Removed from home, Rideout leaned on family both in Ontario and in his native Newfoundland to help him back on his feet. Assistance from peer groups like Stroke Recovery Canada, a national service through the March of Dimes, gave him an additional boost and broadened Rideout’s access to the rest of the world.
In 2015, the organization began testing a hands-free assistive technology for people who have trouble typing, moving a mouse, or reading a screen on a computer. Created and distributed by Toronto-based eSSENTIAL Accessibility Inc., the program allows people to control their mouse through head or eye gestures via webcam. The company also partners with brands so that people with disabilities know they can easily navigate the brand’s website for online shopping, services and delivery.
Rideout volunteered to be part of a trial group that gave the software a test drive and the impact on his life was profound.
Though he’d used technology before his strokes, Rideout embraced the challenge of completely re-learning how to use a computer. “It’s an ideal program they’ve invented. It surprised me,” he says, noting that because the system picks up subtle eye and head movements, it allows him to stay online for much longer stretches of time. “Sometimes you get tired and don’t want to use your arms.”
Now from his home in Fonthill, Ont., a small residential town in the southern Niagara Region, Rideout can order clothing and furniture through the Sears website, coordinate his Wheel Trans schedule, and arrange for pizza and Chinese food delivery — his favourites — all with a few practiced movements of the eyes.
He’s even starting to experiment with variety. Thanks to online research, Rideout recently discovered a new food delivery service called Heart to Home that provides what he considers “home-cooked meals,” a vast improvement from the “bland” meals he was getting from a previous delivery service. And for this year’s Christmas shopping, Rideout says he’s thrilled with the options he’s found on the Costco and Giant Tiger websites now that they deliver to his area.
Numerous organizations around Canada, like Cineplex and the City of Vaughan, are taking the lead on integrating this type of assistive software into their accessibility initiatives. The technology, combined with massive growth in the online goods and services marketplace, has made it possible for the disabled to get everything from vital services to luxuries without ever having to leave the house.
Beyond the necessities, like groceries and banking, anyone can now outsource tasks like laundry, dog walking or crowd-sourced home repair. For example, Rideout’s been comparing prices across various sites to bring in a home-cleaning service and eventually wants to find a gardener to help tend his yard.

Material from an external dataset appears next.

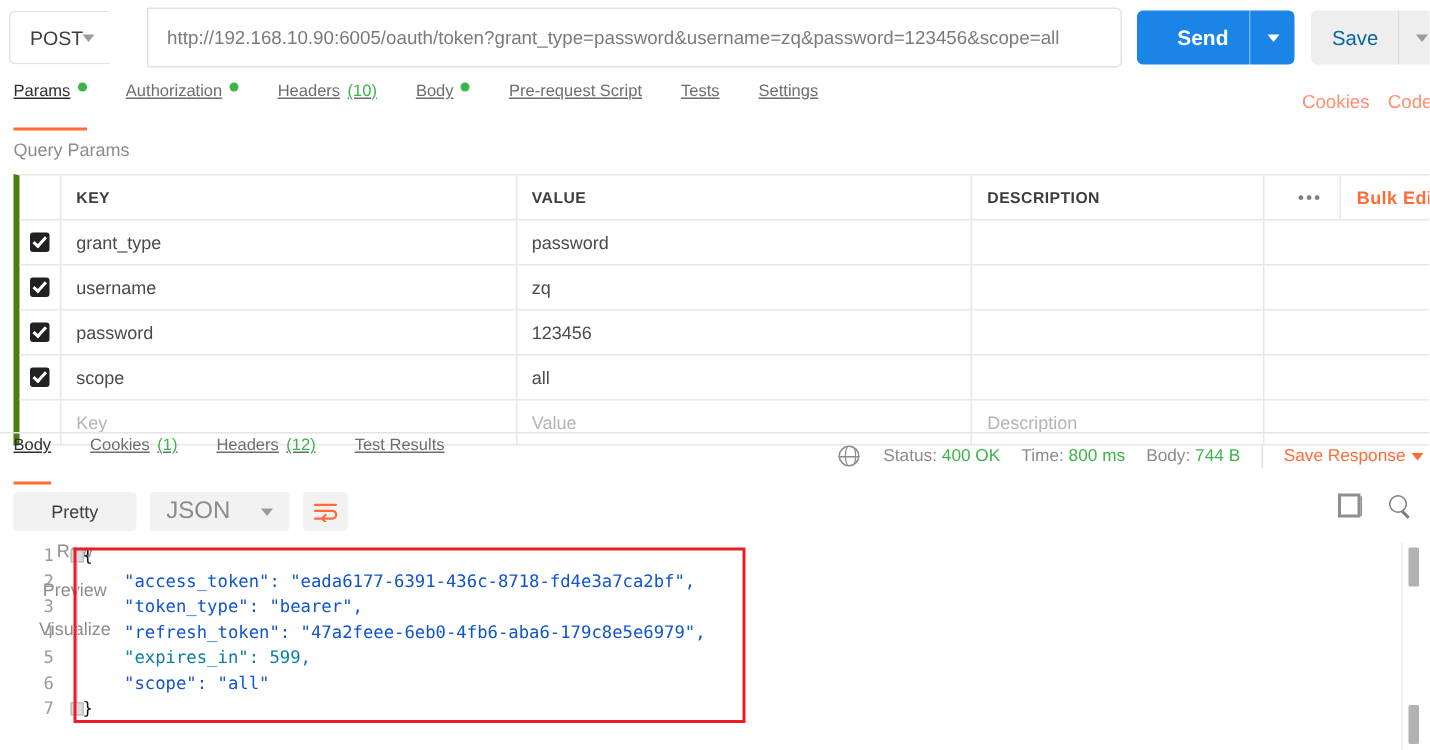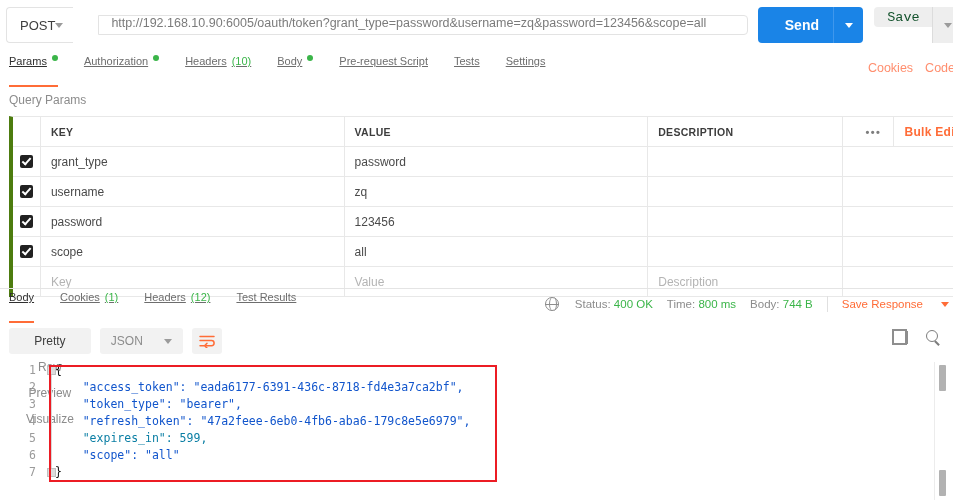"http://192.168.10.90:6005/oauth/token?gr" .url-input { align-items: none -> center; height: 20px -> 40px }
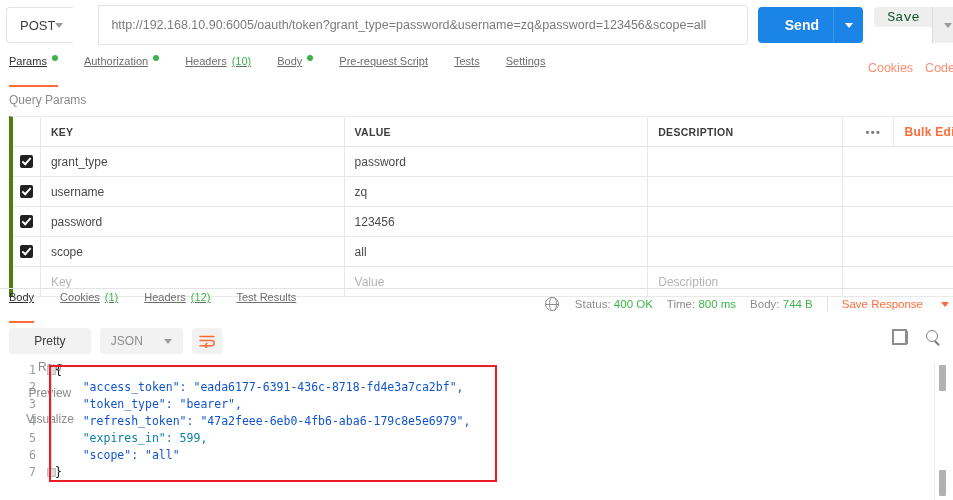"Save" .save-btn { color: #14532d -> #0369a1; font-family: Liberation Mono, monospace -> none; height: 20px -> 36px }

But it’s the sense of autonomy that has ultimately provided the greatest life change, according to City of Vaughan accessibility co-ordinator Warren Rupnarain.
“It allows the [disabled] to access information independently, and that’s the key word,” says Rupnarain, who himself requires a wheelchair to get around.
“In terms of their quality of life, it’s a huge increase. They can do the majority of their everyday functions of life. It’s really groundbreaking.”